All these folk believed, even if they didn’t always understand it, that, as Martin Luther King once said, people of faith could help a divided world “find common ground by moving to higher ground.”

 

So when we want to say to God, “it’s a heavy thing to work out my own faith, to figure out how to love you in my own little world, to understand everything you are trying to say in scripture. I can barely carry that load up my little hill.” When we want to say to God, “Look, we have a lot of work to do here at Redeemer: the walls need painting and the shut-ins need visiting and leaders need recruiting; we have a lot to do right here. We can barely carry our load at Whitney and Cold Spring!”

 

Then Jesus says, “You that labor and are heavy laden, come to me. Take my yoke upon you, for my yoke is easy and my burden is light.”

 

Then God says, “See, it is too light a thing to attend only to your own spiritual growth, only to your own understanding, only to your own family or church or work. I will send you as a light to the nations, to those you like and those you don’t like, to those you understand and to those you can’t figure out at all, to those you respect and to those you hate, to those you think belong and to those you see as outsiders.

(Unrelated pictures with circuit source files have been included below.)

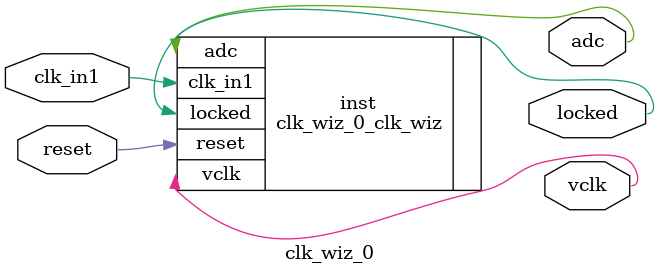
<source format=v>


`timescale 1ps/1ps

(* CORE_GENERATION_INFO = "clk_wiz_0,clk_wiz_v6_0_15_0_0,{component_name=clk_wiz_0,use_phase_alignment=true,use_min_o_jitter=false,use_max_i_jitter=false,use_dyn_phase_shift=false,use_inclk_switchover=false,use_dyn_reconfig=false,enable_axi=0,feedback_source=FDBK_AUTO,PRIMITIVE=MMCM,num_out_clk=2,clkin1_period=10.000,clkin2_period=10.000,use_power_down=false,use_reset=true,use_locked=true,use_inclk_stopped=false,feedback_type=SINGLE,CLOCK_MGR_TYPE=NA,manual_override=false}" *)

module clk_wiz_0 
 (
  // Clock out ports
  output        vclk,
  output        adc,
  // Status and control signals
  input         reset,
  output        locked,
 // Clock in ports
  input         clk_in1
 );

  clk_wiz_0_clk_wiz inst
  (
  // Clock out ports  
  .vclk(vclk),
  .adc(adc),
  // Status and control signals               
  .reset(reset), 
  .locked(locked),
 // Clock in ports
  .clk_in1(clk_in1)
  );

endmodule

</source>
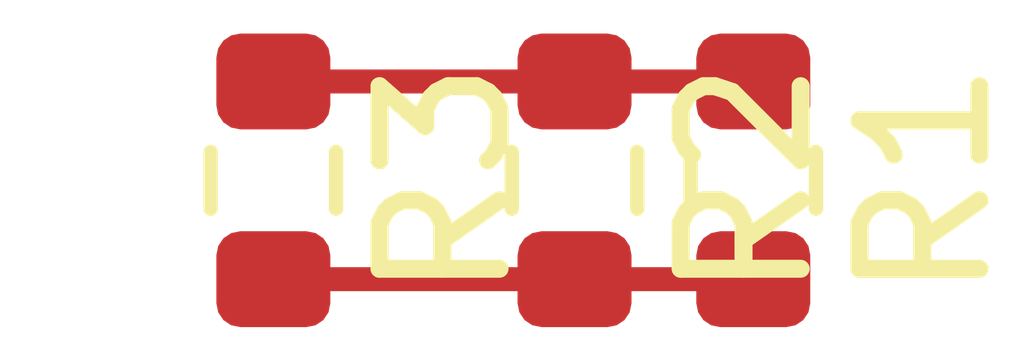
<source format=kicad_pcb>
(kicad_pcb
	(version 20240108)
	(generator "pcbnew")
	(generator_version "8.0")
	(general
		(thickness 1.6)
		(legacy_teardrops no)
	)
	(paper "A4")
	(layers
		(0 "F.Cu" signal)
		(31 "B.Cu" signal)
		(32 "B.Adhes" user "B.Adhesive")
		(33 "F.Adhes" user "F.Adhesive")
		(34 "B.Paste" user)
		(35 "F.Paste" user)
		(36 "B.SilkS" user "B.Silkscreen")
		(37 "F.SilkS" user "F.Silkscreen")
		(38 "B.Mask" user)
		(39 "F.Mask" user)
		(40 "Dwgs.User" user "User.Drawings")
		(41 "Cmts.User" user "User.Comments")
		(42 "Eco1.User" user "User.Eco1")
		(43 "Eco2.User" user "User.Eco2")
		(44 "Edge.Cuts" user)
		(45 "Margin" user)
		(46 "B.CrtYd" user "B.Courtyard")
		(47 "F.CrtYd" user "F.Courtyard")
		(48 "B.Fab" user)
		(49 "F.Fab" user)
		(50 "User.1" user)
		(51 "User.2" user)
		(52 "User.3" user)
		(53 "User.4" user)
		(54 "User.5" user)
		(55 "User.6" user)
		(56 "User.7" user)
		(57 "User.8" user)
		(58 "User.9" user)
	)
	(setup
		(pad_to_mask_clearance 0)
		(allow_soldermask_bridges_in_footprints no)
		(pcbplotparams
			(layerselection 0x00010fc_ffffffff)
			(plot_on_all_layers_selection 0x0000000_00000000)
			(disableapertmacros no)
			(usegerberextensions no)
			(usegerberattributes yes)
			(usegerberadvancedattributes yes)
			(creategerberjobfile yes)
			(dashed_line_dash_ratio 12.000000)
			(dashed_line_gap_ratio 3.000000)
			(svgprecision 4)
			(plotframeref no)
			(viasonmask no)
			(mode 1)
			(useauxorigin no)
			(hpglpennumber 1)
			(hpglpenspeed 20)
			(hpglpendiameter 15.000000)
			(pdf_front_fp_property_popups yes)
			(pdf_back_fp_property_popups yes)
			(dxfpolygonmode yes)
			(dxfimperialunits yes)
			(dxfusepcbnewfont yes)
			(psnegative no)
			(psa4output no)
			(plotreference yes)
			(plotvalue yes)
			(plotfptext yes)
			(plotinvisibletext no)
			(sketchpadsonfab no)
			(subtractmaskfromsilk no)
			(outputformat 1)
			(mirror no)
			(drillshape 0)
			(scaleselection 1)
			(outputdirectory "../../../../../Downloads/bablbam/")
		)
	)
	(net 0 "")
	(net 1 "GND")
	(net 2 "Net-(R1-Pad1)")
	(footprint "Resistor_SMD:R_0603_1608Metric" (layer "F.Cu") (at 133 102.2 -90))
	(footprint "Resistor_SMD:R_0603_1608Metric" (layer "F.Cu") (at 129 102.2 -90))
	(footprint "Resistor_SMD:R_0603_1608Metric" (layer "F.Cu") (at 131.51 102.2 -90))
	(segment
		(start 129 103.025)
		(end 131.51 103.025)
		(width 0.2)
		(layer "F.Cu")
		(net 1)
		(uuid "1391b1a4-b75f-4169-a1eb-85293e0c472f")
	)
	(segment
		(start 133 103.025)
		(end 131.51 103.025)
		(width 0.2)
		(layer "F.Cu")
		(net 1)
		(uuid "9f88e902-8098-41bf-bea2-e25e146d7160")
	)
	(segment
		(start 131.51 101.375)
		(end 133 101.375)
		(width 0.2)
		(layer "F.Cu")
		(net 2)
		(uuid "489a1199-8182-4c68-8254-7f43bb78d5e2")
	)
	(segment
		(start 129 101.375)
		(end 131.51 101.375)
		(width 0.2)
		(layer "F.Cu")
		(net 2)
		(uuid "86997ed4-aaaf-4445-90f8-9db1315e82ff")
	)
)

</source>
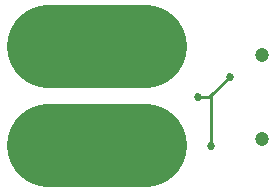
<source format=gbl>
%TF.GenerationSoftware,KiCad,Pcbnew,4.0.5-e0-6337~49~ubuntu16.04.1*%
%TF.CreationDate,2017-05-27T17:45:45-07:00*%
%TF.ProjectId,2x3-USB-Power-Connector,3278332D5553422D506F7765722D436F,v1.1*%
%TF.FileFunction,Copper,L2,Bot,Signal*%
%FSLAX46Y46*%
G04 Gerber Fmt 4.6, Leading zero omitted, Abs format (unit mm)*
G04 Created by KiCad (PCBNEW 4.0.5-e0-6337~49~ubuntu16.04.1) date Sat May 27 17:45:45 2017*
%MOMM*%
%LPD*%
G01*
G04 APERTURE LIST*
%ADD10C,0.350000*%
%ADD11C,7.000000*%
%ADD12C,1.200000*%
%ADD13C,6.000000*%
%ADD14C,0.685800*%
%ADD15C,0.254000*%
%ADD16C,0.330200*%
%ADD17C,0.350000*%
G04 APERTURE END LIST*
D10*
D11*
X32867600Y-52797160D02*
X24667600Y-52797160D01*
X32867600Y-61197160D02*
X24667600Y-61197160D01*
D12*
X42754720Y-60685160D03*
X42754720Y-53585160D03*
D13*
X32867600Y-61097160D03*
X32867600Y-53097160D03*
X24867600Y-53097160D03*
X24867600Y-61097160D03*
D14*
X38475920Y-61234320D03*
X40060880Y-55397400D03*
X37368240Y-57114680D03*
D15*
X38343600Y-57114680D02*
X38475920Y-56982360D01*
X38475920Y-56982360D02*
X40060880Y-55397400D01*
X38475920Y-61234320D02*
X38475920Y-56982360D01*
X37368240Y-57114680D02*
X38343600Y-57114680D01*
D16*
X38475920Y-61234320D03*
X40060880Y-55397400D03*
X37368240Y-57114680D03*
D17*
X42754720Y-60685160D03*
X42754720Y-53585160D03*
X32867600Y-61097160D03*
X32867600Y-53097160D03*
X24867600Y-53097160D03*
X24867600Y-61097160D03*
M02*

</source>
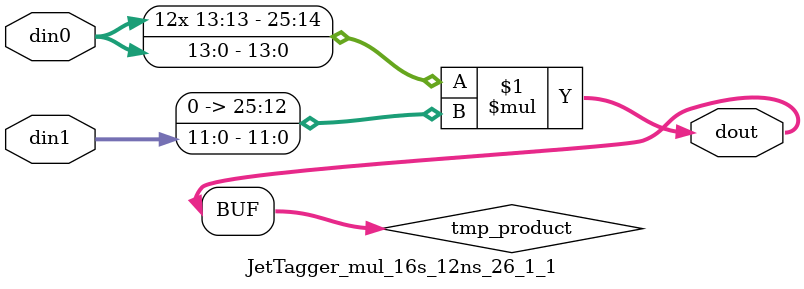
<source format=v>

`timescale 1 ns / 1 ps

  module JetTagger_mul_16s_12ns_26_1_1(din0, din1, dout);
parameter ID = 1;
parameter NUM_STAGE = 0;
parameter din0_WIDTH = 14;
parameter din1_WIDTH = 12;
parameter dout_WIDTH = 26;

input [din0_WIDTH - 1 : 0] din0; 
input [din1_WIDTH - 1 : 0] din1; 
output [dout_WIDTH - 1 : 0] dout;

wire signed [dout_WIDTH - 1 : 0] tmp_product;












assign tmp_product = $signed(din0) * $signed({1'b0, din1});









assign dout = tmp_product;







endmodule

</source>
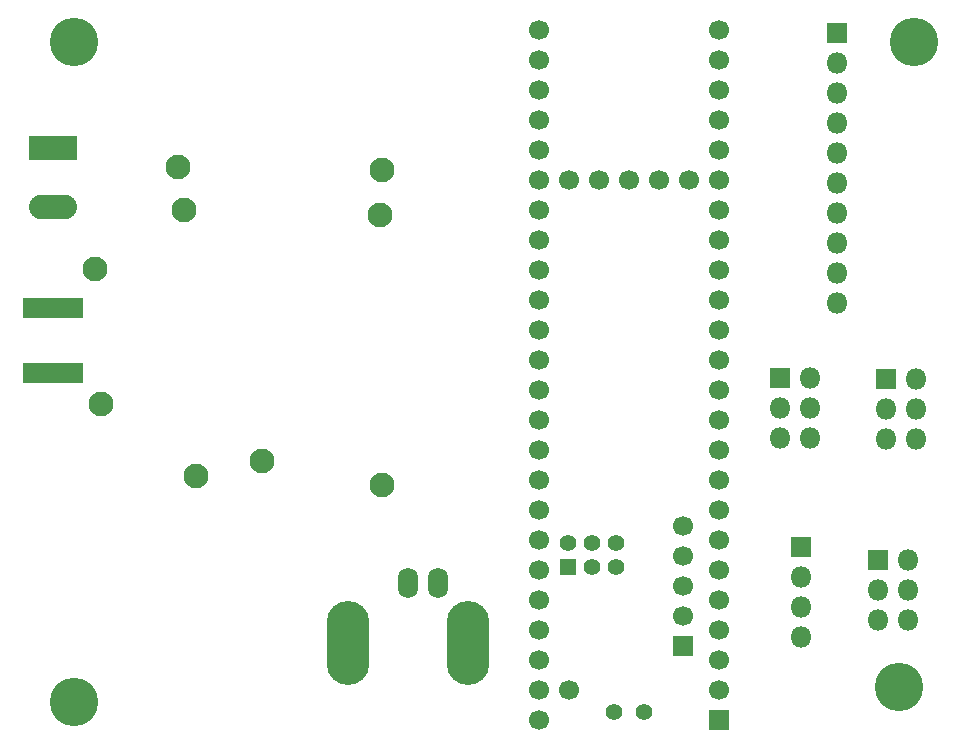
<source format=gbr>
%TF.GenerationSoftware,KiCad,Pcbnew,(5.1.6-0-10_14)*%
%TF.CreationDate,2021-01-13T17:54:44-08:00*%
%TF.ProjectId,MCP35461DevBoard,4d435033-3534-4363-9144-6576426f6172,rev?*%
%TF.SameCoordinates,Original*%
%TF.FileFunction,Soldermask,Bot*%
%TF.FilePolarity,Negative*%
%FSLAX46Y46*%
G04 Gerber Fmt 4.6, Leading zero omitted, Abs format (unit mm)*
G04 Created by KiCad (PCBNEW (5.1.6-0-10_14)) date 2021-01-13 17:54:44*
%MOMM*%
%LPD*%
G01*
G04 APERTURE LIST*
%ADD10C,2.100000*%
%ADD11O,3.600000X7.100000*%
%ADD12O,1.700000X2.600000*%
%ADD13O,4.060000X2.080000*%
%ADD14R,4.060000X2.080000*%
%ADD15C,1.400000*%
%ADD16C,1.700000*%
%ADD17R,1.400000X1.400000*%
%ADD18R,1.700000X1.700000*%
%ADD19O,1.800000X1.800000*%
%ADD20R,1.800000X1.800000*%
%ADD21R,5.180000X1.700000*%
%ADD22C,4.100000*%
G04 APERTURE END LIST*
D10*
%TO.C,TP9*%
X122555000Y-76835000D03*
%TD*%
D11*
%TO.C,J2*%
X119684800Y-90271600D03*
D12*
X124764800Y-85191600D03*
D11*
X129844800Y-90271600D03*
D12*
X127304800Y-85191600D03*
%TD*%
D13*
%TO.C,J8*%
X94742000Y-53340000D03*
D14*
X94742000Y-48340000D03*
%TD*%
D15*
%TO.C,U8*%
X142240000Y-96044000D03*
X144780000Y-96044000D03*
D16*
X138430000Y-51054000D03*
X140970000Y-51054000D03*
X143510000Y-51054000D03*
X146050000Y-51054000D03*
X148590000Y-51054000D03*
D15*
X142328400Y-83804000D03*
X142328400Y-81804000D03*
X140328400Y-81804000D03*
X140328400Y-83804000D03*
X138328400Y-81804000D03*
D17*
X138328400Y-83804000D03*
D16*
X151130000Y-56134000D03*
X151130000Y-53594000D03*
X151130000Y-51054000D03*
X151130000Y-48514000D03*
X151130000Y-58674000D03*
X151130000Y-61214000D03*
X151130000Y-63754000D03*
X151130000Y-45974000D03*
X151130000Y-43434000D03*
X151130000Y-40894000D03*
X151130000Y-38354000D03*
X135890000Y-38354000D03*
X135890000Y-40894000D03*
X135890000Y-43434000D03*
X135890000Y-45974000D03*
X135890000Y-48514000D03*
X135890000Y-51054000D03*
X135890000Y-53594000D03*
X135890000Y-56134000D03*
X135890000Y-58674000D03*
X135890000Y-61214000D03*
X151130000Y-66294000D03*
X151130000Y-68834000D03*
X151130000Y-71374000D03*
X151130000Y-73914000D03*
X151130000Y-76454000D03*
X151130000Y-78994000D03*
X151130000Y-81534000D03*
X151130000Y-84074000D03*
X151130000Y-86614000D03*
X151130000Y-89154000D03*
X151130000Y-91694000D03*
X151130000Y-94234000D03*
D18*
X151130000Y-96774000D03*
D16*
X135890000Y-63754000D03*
X135890000Y-66294000D03*
X135890000Y-68834000D03*
X135890000Y-71374000D03*
X135890000Y-73914000D03*
X135890000Y-76454000D03*
X135890000Y-78994000D03*
X135890000Y-81534000D03*
X135890000Y-84074000D03*
X135890000Y-86614000D03*
X135890000Y-89154000D03*
X135890000Y-91694000D03*
X135890000Y-94234000D03*
X135890000Y-96774000D03*
D18*
X148079200Y-90474800D03*
D16*
X148079200Y-87934800D03*
X148079200Y-85394800D03*
X148079200Y-82854800D03*
X148079200Y-80314800D03*
X138430000Y-94234000D03*
%TD*%
D10*
%TO.C,TP8*%
X122428000Y-53975000D03*
%TD*%
%TO.C,TP7*%
X105791000Y-53594000D03*
%TD*%
%TO.C,TP6*%
X122555000Y-50165000D03*
%TD*%
%TO.C,TP5*%
X105283000Y-49911000D03*
%TD*%
%TO.C,TP4*%
X112395000Y-74803000D03*
%TD*%
%TO.C,TP3*%
X98806000Y-69977000D03*
%TD*%
%TO.C,TP2*%
X98298000Y-58547000D03*
%TD*%
%TO.C,TP1*%
X106807000Y-76073000D03*
%TD*%
D19*
%TO.C,J7*%
X161086800Y-61468000D03*
X161086800Y-58928000D03*
X161086800Y-56388000D03*
X161086800Y-53848000D03*
X161086800Y-51308000D03*
X161086800Y-48768000D03*
X161086800Y-46228000D03*
X161086800Y-43688000D03*
X161086800Y-41148000D03*
D20*
X161086800Y-38608000D03*
%TD*%
D19*
%TO.C,J6*%
X167081200Y-88290400D03*
X164541200Y-88290400D03*
X167081200Y-85750400D03*
X164541200Y-85750400D03*
X167081200Y-83210400D03*
D20*
X164541200Y-83210400D03*
%TD*%
D19*
%TO.C,J5*%
X158038800Y-89712800D03*
X158038800Y-87172800D03*
X158038800Y-84632800D03*
D20*
X158038800Y-82092800D03*
%TD*%
D19*
%TO.C,J4*%
X167741600Y-72999600D03*
X165201600Y-72999600D03*
X167741600Y-70459600D03*
X165201600Y-70459600D03*
X167741600Y-67919600D03*
D20*
X165201600Y-67919600D03*
%TD*%
D19*
%TO.C,J3*%
X158800800Y-72898000D03*
X156260800Y-72898000D03*
X158800800Y-70358000D03*
X156260800Y-70358000D03*
X158800800Y-67818000D03*
D20*
X156260800Y-67818000D03*
%TD*%
D21*
%TO.C,J1*%
X94742000Y-67413000D03*
X94742000Y-61873000D03*
%TD*%
D22*
%TO.C,H4*%
X166370000Y-93980000D03*
%TD*%
%TO.C,H3*%
X167640000Y-39370000D03*
%TD*%
%TO.C,H2*%
X96520000Y-39370000D03*
%TD*%
%TO.C,H1*%
X96520000Y-95250000D03*
%TD*%
M02*

</source>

Because, you see, ultimately you cannot grow spiritually or come into a closer relationship with me or understand all knowledge or have faith that can move mountains or build the kind of church that will give me delight until you learn how to love them.”

           

            One of my clergy colleagues, upon reading this passage in Isaiah this week, asked, “Isn’t it true that when we sign on with God we always sign on for more than we bargained for?” Certainly that has been true of the prophets, from Isaiah to King. But the follow up question has to be, “Is it worth it? For me, for us, for the world?” Well, I have my days when, like Isaiah, I consider I might be spending my strength in vain, trying to heal local wounds let alone the wounds of the nations. But there are other days, when I see walls fall down and I feel the words of the great hymn with which we will end our service today,

            “Facing the rising sun of our new day begun,

              Let us march on till victory is won.”